• [DIRECTIVE]: In the records below, the line with "ynirle yapılıyor." opens the range and the line with "IndustrialSecurity" closes it; print that range exactly and nothing else.

[Stored data entries]

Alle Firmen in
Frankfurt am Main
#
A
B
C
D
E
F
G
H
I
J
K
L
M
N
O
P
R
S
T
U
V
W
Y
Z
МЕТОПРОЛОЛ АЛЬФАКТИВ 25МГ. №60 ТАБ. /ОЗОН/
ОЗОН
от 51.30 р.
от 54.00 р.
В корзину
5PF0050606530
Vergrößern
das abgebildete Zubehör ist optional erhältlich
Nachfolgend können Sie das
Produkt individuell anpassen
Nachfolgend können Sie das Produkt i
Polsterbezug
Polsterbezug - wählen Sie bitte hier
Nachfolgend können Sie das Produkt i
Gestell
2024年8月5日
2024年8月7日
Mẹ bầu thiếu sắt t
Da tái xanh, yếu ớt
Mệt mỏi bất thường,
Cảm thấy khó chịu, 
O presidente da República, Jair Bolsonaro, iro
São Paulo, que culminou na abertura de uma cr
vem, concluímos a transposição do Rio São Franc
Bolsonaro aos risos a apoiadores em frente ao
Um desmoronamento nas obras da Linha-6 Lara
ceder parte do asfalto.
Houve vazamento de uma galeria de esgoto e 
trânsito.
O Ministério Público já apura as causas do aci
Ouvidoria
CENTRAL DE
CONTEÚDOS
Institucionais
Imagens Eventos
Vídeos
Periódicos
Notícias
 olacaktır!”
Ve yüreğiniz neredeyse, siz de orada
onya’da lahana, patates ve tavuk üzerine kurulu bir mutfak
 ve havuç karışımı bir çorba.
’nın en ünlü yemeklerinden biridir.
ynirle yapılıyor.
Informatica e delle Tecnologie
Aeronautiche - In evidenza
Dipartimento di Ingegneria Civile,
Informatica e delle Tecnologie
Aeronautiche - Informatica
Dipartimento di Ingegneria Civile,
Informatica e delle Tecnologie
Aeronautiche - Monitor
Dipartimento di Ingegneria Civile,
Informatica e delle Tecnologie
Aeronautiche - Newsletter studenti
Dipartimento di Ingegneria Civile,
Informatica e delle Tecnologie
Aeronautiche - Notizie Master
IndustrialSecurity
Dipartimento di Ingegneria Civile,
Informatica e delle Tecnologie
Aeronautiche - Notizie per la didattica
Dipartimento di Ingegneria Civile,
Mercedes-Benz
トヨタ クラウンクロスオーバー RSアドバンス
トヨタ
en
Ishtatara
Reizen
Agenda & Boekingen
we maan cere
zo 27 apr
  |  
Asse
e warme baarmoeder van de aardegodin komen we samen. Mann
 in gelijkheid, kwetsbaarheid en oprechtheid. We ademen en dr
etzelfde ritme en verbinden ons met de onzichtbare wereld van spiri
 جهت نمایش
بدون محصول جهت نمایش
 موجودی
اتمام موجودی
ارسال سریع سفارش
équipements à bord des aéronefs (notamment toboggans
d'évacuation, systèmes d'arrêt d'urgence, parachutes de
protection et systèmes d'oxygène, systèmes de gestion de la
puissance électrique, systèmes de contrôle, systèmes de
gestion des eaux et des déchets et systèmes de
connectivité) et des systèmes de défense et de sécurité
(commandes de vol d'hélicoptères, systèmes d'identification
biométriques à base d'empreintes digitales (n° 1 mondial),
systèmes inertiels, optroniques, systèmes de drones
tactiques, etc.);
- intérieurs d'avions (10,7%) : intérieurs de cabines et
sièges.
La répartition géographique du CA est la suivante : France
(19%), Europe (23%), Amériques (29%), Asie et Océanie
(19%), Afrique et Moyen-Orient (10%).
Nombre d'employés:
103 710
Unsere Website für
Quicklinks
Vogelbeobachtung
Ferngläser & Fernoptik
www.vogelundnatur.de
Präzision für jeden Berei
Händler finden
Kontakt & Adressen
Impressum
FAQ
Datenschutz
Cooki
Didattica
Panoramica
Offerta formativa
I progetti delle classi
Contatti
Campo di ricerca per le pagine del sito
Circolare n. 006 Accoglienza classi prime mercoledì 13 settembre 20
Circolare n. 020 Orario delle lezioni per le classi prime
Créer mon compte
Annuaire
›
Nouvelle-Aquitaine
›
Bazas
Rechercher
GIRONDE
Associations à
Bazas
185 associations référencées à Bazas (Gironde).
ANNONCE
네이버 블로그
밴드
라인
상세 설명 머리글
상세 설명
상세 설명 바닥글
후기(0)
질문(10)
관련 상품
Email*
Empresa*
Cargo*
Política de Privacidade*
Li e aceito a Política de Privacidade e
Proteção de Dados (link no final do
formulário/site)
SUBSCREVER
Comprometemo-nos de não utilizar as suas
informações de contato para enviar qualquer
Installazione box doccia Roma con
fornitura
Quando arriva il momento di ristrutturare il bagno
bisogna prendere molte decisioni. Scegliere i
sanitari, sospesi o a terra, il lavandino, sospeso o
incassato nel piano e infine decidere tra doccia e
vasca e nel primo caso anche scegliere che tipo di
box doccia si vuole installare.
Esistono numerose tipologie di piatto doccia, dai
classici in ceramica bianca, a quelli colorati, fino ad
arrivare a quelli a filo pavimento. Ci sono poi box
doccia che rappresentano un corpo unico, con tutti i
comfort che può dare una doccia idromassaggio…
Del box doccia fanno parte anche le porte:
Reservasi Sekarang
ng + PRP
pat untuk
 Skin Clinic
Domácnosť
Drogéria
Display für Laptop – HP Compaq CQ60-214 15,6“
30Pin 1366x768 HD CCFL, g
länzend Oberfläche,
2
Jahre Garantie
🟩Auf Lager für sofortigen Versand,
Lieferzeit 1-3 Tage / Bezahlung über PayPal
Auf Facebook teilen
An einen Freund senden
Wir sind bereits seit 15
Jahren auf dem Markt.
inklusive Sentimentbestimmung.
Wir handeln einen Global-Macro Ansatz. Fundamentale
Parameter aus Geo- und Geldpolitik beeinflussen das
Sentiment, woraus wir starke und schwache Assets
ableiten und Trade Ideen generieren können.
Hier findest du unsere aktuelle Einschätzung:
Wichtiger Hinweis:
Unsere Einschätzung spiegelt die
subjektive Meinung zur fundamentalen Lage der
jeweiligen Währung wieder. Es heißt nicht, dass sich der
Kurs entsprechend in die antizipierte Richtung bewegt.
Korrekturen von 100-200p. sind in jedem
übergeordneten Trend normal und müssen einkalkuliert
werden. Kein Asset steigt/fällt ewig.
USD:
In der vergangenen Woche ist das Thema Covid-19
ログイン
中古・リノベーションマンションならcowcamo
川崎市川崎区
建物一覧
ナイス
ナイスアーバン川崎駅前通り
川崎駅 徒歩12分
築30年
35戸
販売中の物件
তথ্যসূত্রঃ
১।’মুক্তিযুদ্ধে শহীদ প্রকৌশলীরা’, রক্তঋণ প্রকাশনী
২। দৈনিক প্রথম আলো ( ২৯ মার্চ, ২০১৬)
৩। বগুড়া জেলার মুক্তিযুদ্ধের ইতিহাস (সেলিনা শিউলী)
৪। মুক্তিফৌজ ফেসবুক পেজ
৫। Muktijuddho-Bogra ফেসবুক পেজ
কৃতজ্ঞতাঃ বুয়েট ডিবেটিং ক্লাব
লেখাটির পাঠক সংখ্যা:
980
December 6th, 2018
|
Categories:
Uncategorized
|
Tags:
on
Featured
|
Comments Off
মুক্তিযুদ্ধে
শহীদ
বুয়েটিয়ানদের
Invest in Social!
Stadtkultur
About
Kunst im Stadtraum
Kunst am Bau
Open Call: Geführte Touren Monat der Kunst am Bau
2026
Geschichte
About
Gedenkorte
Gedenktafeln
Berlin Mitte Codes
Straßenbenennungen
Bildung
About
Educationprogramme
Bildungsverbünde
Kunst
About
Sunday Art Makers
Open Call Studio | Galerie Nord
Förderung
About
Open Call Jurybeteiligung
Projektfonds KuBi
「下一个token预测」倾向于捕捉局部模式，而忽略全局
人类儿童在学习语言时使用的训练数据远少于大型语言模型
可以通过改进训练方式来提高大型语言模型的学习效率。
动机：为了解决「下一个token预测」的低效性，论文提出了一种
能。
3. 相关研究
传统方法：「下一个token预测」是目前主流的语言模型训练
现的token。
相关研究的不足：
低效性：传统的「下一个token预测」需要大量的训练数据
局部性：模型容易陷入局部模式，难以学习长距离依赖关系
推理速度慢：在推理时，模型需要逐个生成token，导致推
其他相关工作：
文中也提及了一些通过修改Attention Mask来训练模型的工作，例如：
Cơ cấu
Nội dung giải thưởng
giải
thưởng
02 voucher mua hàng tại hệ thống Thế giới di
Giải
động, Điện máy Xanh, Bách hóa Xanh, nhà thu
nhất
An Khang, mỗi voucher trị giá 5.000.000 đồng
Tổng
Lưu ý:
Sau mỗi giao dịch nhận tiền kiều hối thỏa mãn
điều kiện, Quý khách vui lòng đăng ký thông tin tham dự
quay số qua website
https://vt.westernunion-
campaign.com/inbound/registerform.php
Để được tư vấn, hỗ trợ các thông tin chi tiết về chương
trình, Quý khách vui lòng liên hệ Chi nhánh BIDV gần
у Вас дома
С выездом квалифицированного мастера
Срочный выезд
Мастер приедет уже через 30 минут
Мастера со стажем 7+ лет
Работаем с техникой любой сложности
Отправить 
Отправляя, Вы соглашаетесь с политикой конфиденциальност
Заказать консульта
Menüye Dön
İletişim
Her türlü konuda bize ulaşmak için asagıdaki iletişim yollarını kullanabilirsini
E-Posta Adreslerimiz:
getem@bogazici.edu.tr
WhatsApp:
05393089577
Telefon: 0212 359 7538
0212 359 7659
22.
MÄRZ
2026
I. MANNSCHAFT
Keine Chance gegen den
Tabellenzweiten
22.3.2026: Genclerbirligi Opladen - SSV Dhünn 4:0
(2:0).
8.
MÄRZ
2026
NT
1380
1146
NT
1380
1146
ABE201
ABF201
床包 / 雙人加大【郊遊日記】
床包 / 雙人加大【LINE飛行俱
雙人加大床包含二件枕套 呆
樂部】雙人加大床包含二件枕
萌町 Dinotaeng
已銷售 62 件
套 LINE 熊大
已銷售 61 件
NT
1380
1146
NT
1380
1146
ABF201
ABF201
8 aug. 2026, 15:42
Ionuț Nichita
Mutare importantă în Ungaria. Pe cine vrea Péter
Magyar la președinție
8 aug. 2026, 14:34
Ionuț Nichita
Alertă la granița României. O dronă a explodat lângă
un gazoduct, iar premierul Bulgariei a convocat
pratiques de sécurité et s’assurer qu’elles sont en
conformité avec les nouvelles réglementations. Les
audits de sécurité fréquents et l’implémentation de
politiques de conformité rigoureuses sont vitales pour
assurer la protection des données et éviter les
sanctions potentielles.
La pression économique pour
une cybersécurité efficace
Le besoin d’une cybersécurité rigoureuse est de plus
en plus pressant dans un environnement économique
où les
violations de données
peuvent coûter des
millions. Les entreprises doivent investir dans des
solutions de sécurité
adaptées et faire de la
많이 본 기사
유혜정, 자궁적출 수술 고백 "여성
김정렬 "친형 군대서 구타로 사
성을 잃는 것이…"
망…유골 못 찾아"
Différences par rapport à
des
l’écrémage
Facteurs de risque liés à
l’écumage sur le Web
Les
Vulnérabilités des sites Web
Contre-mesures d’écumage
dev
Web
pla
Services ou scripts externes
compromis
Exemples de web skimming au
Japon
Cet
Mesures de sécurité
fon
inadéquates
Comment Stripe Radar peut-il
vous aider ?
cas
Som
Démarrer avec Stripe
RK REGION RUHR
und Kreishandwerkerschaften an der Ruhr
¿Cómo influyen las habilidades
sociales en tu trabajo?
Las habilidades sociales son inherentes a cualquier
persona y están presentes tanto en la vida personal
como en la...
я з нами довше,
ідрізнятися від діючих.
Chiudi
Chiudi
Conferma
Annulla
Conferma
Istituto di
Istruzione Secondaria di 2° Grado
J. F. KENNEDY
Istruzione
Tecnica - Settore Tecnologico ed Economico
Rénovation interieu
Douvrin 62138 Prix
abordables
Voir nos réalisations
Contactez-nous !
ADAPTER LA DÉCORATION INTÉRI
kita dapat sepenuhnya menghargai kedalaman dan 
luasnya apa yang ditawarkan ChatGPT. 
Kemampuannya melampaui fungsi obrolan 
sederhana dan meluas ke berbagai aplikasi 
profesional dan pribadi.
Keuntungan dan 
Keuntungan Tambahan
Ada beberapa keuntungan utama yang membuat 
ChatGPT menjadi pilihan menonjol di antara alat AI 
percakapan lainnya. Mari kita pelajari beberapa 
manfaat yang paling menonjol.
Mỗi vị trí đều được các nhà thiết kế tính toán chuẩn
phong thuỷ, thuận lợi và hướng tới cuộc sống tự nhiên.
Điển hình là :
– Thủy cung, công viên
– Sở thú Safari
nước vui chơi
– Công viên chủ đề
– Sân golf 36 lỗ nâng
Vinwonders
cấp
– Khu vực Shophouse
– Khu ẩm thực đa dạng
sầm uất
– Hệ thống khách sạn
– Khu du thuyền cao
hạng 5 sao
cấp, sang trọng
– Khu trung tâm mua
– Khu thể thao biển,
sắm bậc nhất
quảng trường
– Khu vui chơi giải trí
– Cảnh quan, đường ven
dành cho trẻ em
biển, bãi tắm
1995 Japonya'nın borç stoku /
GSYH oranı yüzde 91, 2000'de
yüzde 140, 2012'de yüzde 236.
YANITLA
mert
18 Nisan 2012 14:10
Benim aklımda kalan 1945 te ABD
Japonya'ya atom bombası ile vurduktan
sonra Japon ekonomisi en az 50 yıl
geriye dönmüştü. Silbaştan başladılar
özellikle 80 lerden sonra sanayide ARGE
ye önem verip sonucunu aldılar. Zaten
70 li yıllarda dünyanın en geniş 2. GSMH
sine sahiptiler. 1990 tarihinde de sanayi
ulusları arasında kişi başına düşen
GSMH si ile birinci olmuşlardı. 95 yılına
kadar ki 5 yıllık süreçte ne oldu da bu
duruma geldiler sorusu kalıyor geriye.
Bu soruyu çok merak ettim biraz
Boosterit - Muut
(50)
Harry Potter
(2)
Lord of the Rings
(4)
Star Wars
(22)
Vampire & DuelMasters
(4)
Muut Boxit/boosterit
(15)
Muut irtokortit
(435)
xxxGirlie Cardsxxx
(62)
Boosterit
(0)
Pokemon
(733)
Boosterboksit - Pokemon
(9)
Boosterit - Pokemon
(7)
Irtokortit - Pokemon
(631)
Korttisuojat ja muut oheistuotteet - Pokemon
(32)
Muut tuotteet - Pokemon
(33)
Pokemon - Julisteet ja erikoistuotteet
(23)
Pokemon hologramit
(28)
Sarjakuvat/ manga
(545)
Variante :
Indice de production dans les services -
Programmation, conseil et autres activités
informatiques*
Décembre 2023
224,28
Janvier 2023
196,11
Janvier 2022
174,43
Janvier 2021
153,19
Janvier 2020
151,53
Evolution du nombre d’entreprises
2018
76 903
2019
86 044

• [YOUR SOLUTION]:
ynirle yapılıyor.
Informatica e delle Tecnologie
Aeronautiche - In evidenza
Dipartimento di Ingegneria Civile,
Informatica e delle Tecnologie
Aeronautiche - Informatica
Dipartimento di Ingegneria Civile,
Informatica e delle Tecnologie
Aeronautiche - Monitor
Dipartimento di Ingegneria Civile,
Informatica e delle Tecnologie
Aeronautiche - Newsletter studenti
Dipartimento di Ingegneria Civile,
Informatica e delle Tecnologie
Aeronautiche - Notizie Master
IndustrialSecurity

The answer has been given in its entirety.